* Data supplied:
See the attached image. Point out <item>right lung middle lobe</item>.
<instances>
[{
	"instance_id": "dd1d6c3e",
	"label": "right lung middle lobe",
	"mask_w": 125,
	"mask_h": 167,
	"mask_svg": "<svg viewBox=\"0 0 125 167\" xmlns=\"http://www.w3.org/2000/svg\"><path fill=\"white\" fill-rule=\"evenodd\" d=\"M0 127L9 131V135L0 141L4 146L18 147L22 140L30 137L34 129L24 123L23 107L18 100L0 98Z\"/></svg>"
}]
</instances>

==

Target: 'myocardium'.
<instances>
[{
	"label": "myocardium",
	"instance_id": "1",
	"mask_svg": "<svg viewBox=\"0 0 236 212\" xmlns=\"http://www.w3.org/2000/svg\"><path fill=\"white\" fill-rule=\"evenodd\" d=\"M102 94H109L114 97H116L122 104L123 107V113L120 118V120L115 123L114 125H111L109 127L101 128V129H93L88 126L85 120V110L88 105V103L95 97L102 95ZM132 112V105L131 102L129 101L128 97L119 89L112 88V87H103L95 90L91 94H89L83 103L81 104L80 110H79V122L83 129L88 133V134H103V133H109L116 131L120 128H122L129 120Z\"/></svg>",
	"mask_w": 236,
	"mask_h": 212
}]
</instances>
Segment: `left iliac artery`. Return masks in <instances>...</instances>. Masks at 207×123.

* Requirements: Which lines in the records above contain the word "right"? Pull out each of those lines in full.

* Full answer:
See the attached image. Point out <item>right lung middle lobe</item>.
	"label": "right lung middle lobe",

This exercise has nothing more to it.